---------- Data supplied ----------

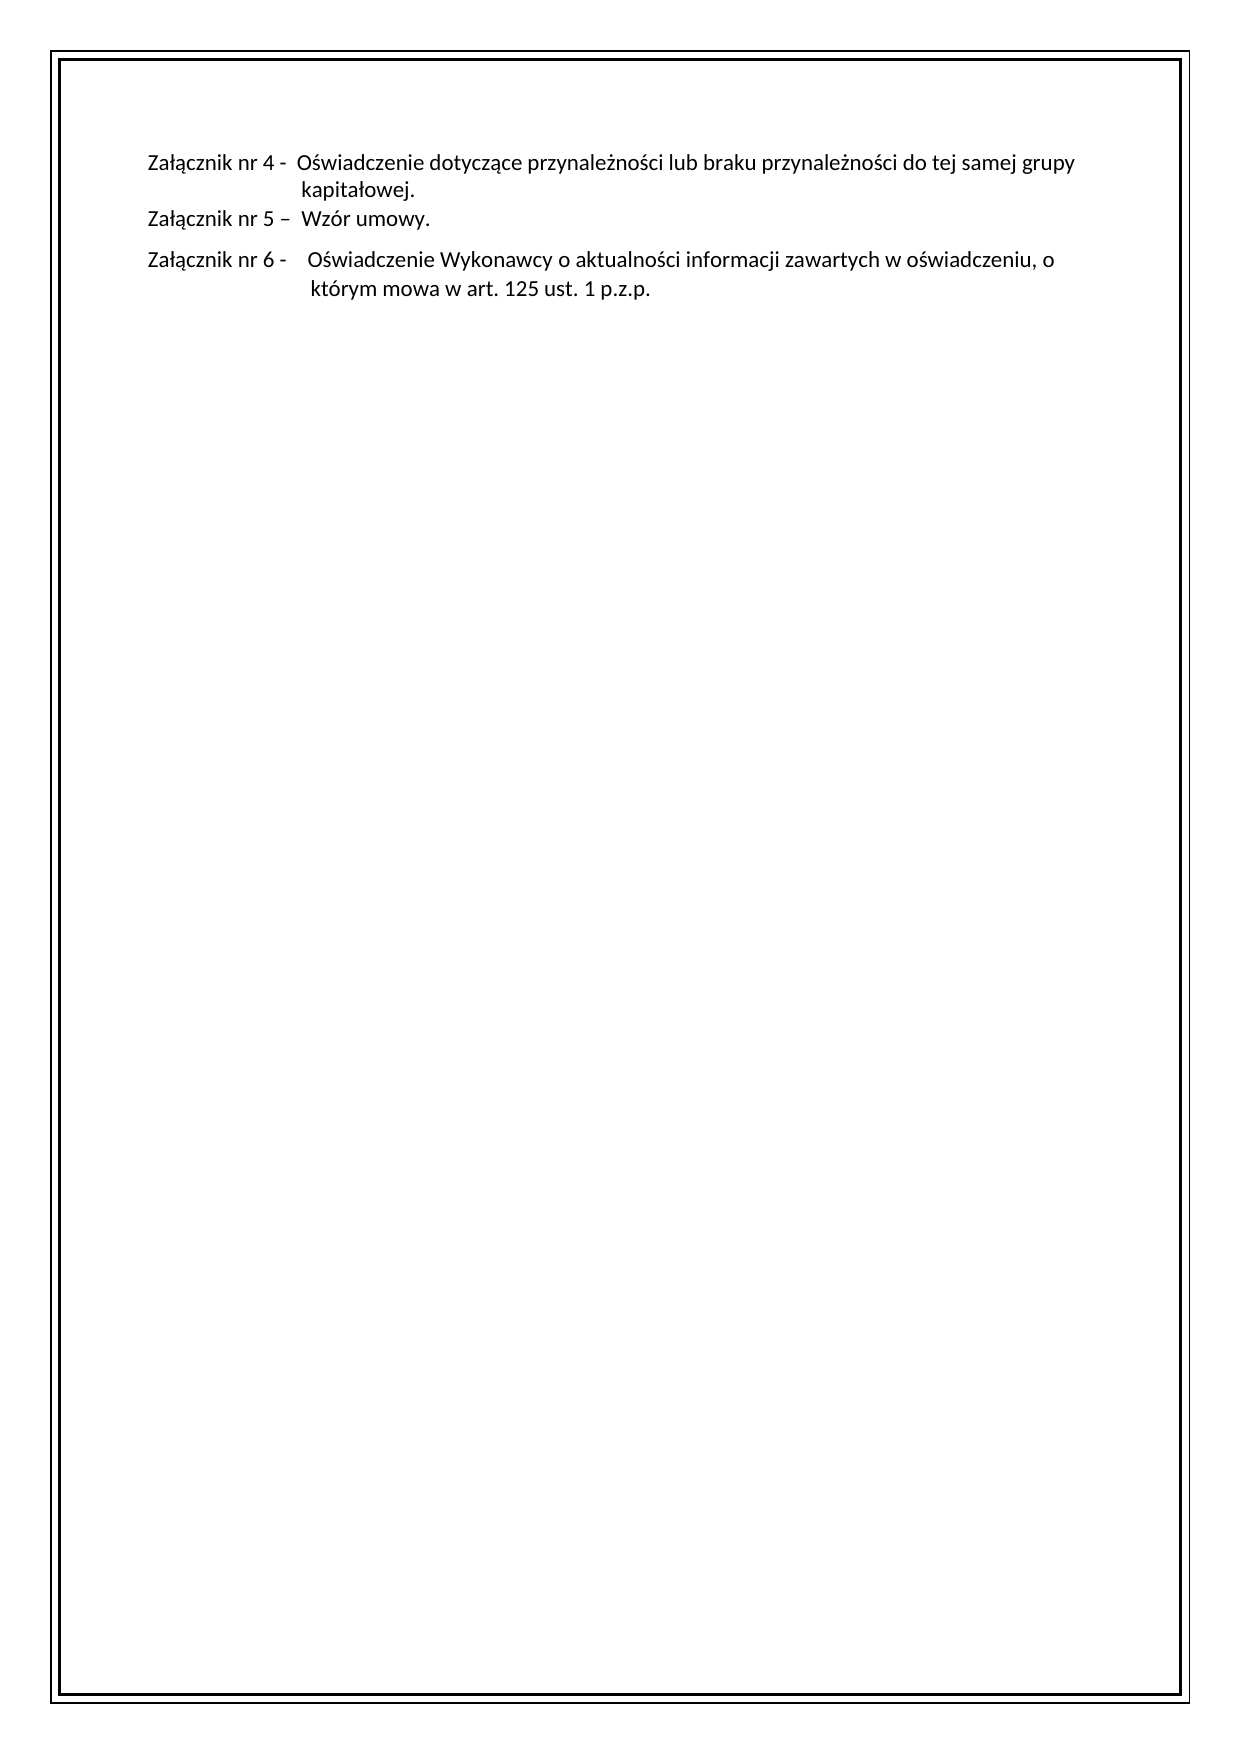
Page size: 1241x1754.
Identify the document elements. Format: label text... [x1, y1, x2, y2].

text Załącznik nr 5 – Wzór umowy. [148, 204, 1093, 232]
text Załącznik nr 6 - Oświadczenie Wykonawcy o aktualności informacji zawartych w oświadczeniu, o którym mowa w art. 125 ust. 1 p.z.p. [148, 246, 1093, 302]
text Załącznik nr 4 - Oświadczenie dotyczące przynależności lub braku przynależności do tej samej grupy kapitałowej. [148, 148, 1093, 204]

----------

Work instruction - What is needed is an exact repeat of every entry above, with the pictures left out.

Solution for this task -
Page size: 1241x1754.
Identify the document elements. Format: label text... [x1, y1, x2, y2].

text Załącznik nr 5 – Wzór umowy. [148, 204, 1093, 232]
text Załącznik nr 6 - Oświadczenie Wykonawcy o aktualności informacji zawartych w oświadczeniu, o którym mowa w art. 125 ust. 1 p.z.p. [148, 246, 1093, 302]
text Załącznik nr 4 - Oświadczenie dotyczące przynależności lub braku przynależności do tej samej grupy kapitałowej. [148, 148, 1093, 204]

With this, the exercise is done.